-- Supplied entries follows --
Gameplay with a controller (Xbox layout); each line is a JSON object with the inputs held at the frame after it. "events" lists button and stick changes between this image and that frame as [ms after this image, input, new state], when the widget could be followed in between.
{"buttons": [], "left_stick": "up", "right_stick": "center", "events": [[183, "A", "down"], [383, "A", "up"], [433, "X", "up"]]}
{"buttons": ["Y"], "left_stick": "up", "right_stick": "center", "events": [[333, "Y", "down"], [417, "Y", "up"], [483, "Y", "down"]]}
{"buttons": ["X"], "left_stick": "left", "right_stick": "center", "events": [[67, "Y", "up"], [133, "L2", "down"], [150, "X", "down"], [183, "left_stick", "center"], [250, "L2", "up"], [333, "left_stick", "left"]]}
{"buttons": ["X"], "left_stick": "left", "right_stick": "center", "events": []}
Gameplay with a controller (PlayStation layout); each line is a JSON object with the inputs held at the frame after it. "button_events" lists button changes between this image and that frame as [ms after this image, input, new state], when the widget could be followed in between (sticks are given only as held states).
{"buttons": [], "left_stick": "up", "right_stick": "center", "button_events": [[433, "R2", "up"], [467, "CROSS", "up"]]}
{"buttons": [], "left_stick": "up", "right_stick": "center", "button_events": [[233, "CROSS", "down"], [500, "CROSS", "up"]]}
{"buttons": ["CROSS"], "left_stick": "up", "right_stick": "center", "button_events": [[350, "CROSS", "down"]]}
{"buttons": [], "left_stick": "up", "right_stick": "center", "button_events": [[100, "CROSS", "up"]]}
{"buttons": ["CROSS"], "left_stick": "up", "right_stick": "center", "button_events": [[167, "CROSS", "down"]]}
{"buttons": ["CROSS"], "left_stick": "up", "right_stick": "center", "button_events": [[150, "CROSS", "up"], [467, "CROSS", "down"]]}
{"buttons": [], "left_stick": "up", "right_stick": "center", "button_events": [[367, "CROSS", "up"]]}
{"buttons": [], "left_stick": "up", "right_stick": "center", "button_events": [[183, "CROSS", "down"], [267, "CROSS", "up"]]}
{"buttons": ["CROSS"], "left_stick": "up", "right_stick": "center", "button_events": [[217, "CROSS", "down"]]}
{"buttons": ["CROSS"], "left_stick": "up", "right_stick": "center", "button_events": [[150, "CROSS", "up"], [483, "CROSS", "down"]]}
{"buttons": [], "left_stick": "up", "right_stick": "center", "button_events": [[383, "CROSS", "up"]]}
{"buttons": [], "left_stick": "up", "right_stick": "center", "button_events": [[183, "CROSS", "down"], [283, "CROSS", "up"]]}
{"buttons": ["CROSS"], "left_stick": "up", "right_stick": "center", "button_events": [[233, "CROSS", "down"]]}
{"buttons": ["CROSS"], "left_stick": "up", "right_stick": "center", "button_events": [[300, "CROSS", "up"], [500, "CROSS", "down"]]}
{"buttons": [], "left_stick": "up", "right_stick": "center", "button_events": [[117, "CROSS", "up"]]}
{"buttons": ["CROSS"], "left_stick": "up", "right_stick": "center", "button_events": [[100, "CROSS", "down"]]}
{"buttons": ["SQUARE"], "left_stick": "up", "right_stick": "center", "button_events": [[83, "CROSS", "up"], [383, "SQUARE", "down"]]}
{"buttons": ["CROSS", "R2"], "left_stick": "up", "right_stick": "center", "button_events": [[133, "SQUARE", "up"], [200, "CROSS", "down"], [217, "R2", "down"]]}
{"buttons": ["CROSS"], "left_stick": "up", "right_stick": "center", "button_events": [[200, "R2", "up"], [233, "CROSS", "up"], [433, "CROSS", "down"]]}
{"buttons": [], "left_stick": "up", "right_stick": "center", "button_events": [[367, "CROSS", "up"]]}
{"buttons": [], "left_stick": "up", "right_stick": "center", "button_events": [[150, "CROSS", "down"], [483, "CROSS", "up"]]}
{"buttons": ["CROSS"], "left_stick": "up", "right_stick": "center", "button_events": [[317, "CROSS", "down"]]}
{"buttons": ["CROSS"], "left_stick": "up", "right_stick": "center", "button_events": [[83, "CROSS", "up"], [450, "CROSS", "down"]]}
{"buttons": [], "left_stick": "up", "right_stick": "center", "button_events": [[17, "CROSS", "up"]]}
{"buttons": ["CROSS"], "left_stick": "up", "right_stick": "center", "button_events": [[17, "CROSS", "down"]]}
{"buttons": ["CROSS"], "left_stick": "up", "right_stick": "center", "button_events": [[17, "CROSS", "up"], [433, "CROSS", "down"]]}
-- Supplied entries concluded --
- [Task statement] Give back the whole of the data above, exactly as written.

- [Answer to this task]
Gameplay with a controller (Xbox layout); each line is a JSON object with the inputs held at the frame after it. "events" lists button and stick changes between this image and that frame as [ms after this image, input, new state], when the widget could be followed in between.
{"buttons": [], "left_stick": "up", "right_stick": "center", "events": [[183, "A", "down"], [383, "A", "up"], [433, "X", "up"]]}
{"buttons": ["Y"], "left_stick": "up", "right_stick": "center", "events": [[333, "Y", "down"], [417, "Y", "up"], [483, "Y", "down"]]}
{"buttons": ["X"], "left_stick": "left", "right_stick": "center", "events": [[67, "Y", "up"], [133, "L2", "down"], [150, "X", "down"], [183, "left_stick", "center"], [250, "L2", "up"], [333, "left_stick", "left"]]}
{"buttons": ["X"], "left_stick": "left", "right_stick": "center", "events": []}
Gameplay with a controller (PlayStation layout); each line is a JSON object with the inputs held at the frame after it. "button_events" lists button changes between this image and that frame as [ms after this image, input, new state], when the widget could be followed in between (sticks are given only as held states).
{"buttons": [], "left_stick": "up", "right_stick": "center", "button_events": [[433, "R2", "up"], [467, "CROSS", "up"]]}
{"buttons": [], "left_stick": "up", "right_stick": "center", "button_events": [[233, "CROSS", "down"], [500, "CROSS", "up"]]}
{"buttons": ["CROSS"], "left_stick": "up", "right_stick": "center", "button_events": [[350, "CROSS", "down"]]}
{"buttons": [], "left_stick": "up", "right_stick": "center", "button_events": [[100, "CROSS", "up"]]}
{"buttons": ["CROSS"], "left_stick": "up", "right_stick": "center", "button_events": [[167, "CROSS", "down"]]}
{"buttons": ["CROSS"], "left_stick": "up", "right_stick": "center", "button_events": [[150, "CROSS", "up"], [467, "CROSS", "down"]]}
{"buttons": [], "left_stick": "up", "right_stick": "center", "button_events": [[367, "CROSS", "up"]]}
{"buttons": [], "left_stick": "up", "right_stick": "center", "button_events": [[183, "CROSS", "down"], [267, "CROSS", "up"]]}
{"buttons": ["CROSS"], "left_stick": "up", "right_stick": "center", "button_events": [[217, "CROSS", "down"]]}
{"buttons": ["CROSS"], "left_stick": "up", "right_stick": "center", "button_events": [[150, "CROSS", "up"], [483, "CROSS", "down"]]}
{"buttons": [], "left_stick": "up", "right_stick": "center", "button_events": [[383, "CROSS", "up"]]}
{"buttons": [], "left_stick": "up", "right_stick": "center", "button_events": [[183, "CROSS", "down"], [283, "CROSS", "up"]]}
{"buttons": ["CROSS"], "left_stick": "up", "right_stick": "center", "button_events": [[233, "CROSS", "down"]]}
{"buttons": ["CROSS"], "left_stick": "up", "right_stick": "center", "button_events": [[300, "CROSS", "up"], [500, "CROSS", "down"]]}
{"buttons": [], "left_stick": "up", "right_stick": "center", "button_events": [[117, "CROSS", "up"]]}
{"buttons": ["CROSS"], "left_stick": "up", "right_stick": "center", "button_events": [[100, "CROSS", "down"]]}
{"buttons": ["SQUARE"], "left_stick": "up", "right_stick": "center", "button_events": [[83, "CROSS", "up"], [383, "SQUARE", "down"]]}
{"buttons": ["CROSS", "R2"], "left_stick": "up", "right_stick": "center", "button_events": [[133, "SQUARE", "up"], [200, "CROSS", "down"], [217, "R2", "down"]]}
{"buttons": ["CROSS"], "left_stick": "up", "right_stick": "center", "button_events": [[200, "R2", "up"], [233, "CROSS", "up"], [433, "CROSS", "down"]]}
{"buttons": [], "left_stick": "up", "right_stick": "center", "button_events": [[367, "CROSS", "up"]]}
{"buttons": [], "left_stick": "up", "right_stick": "center", "button_events": [[150, "CROSS", "down"], [483, "CROSS", "up"]]}
{"buttons": ["CROSS"], "left_stick": "up", "right_stick": "center", "button_events": [[317, "CROSS", "down"]]}
{"buttons": ["CROSS"], "left_stick": "up", "right_stick": "center", "button_events": [[83, "CROSS", "up"], [450, "CROSS", "down"]]}
{"buttons": [], "left_stick": "up", "right_stick": "center", "button_events": [[17, "CROSS", "up"]]}
{"buttons": ["CROSS"], "left_stick": "up", "right_stick": "center", "button_events": [[17, "CROSS", "down"]]}
{"buttons": ["CROSS"], "left_stick": "up", "right_stick": "center", "button_events": [[17, "CROSS", "up"], [433, "CROSS", "down"]]}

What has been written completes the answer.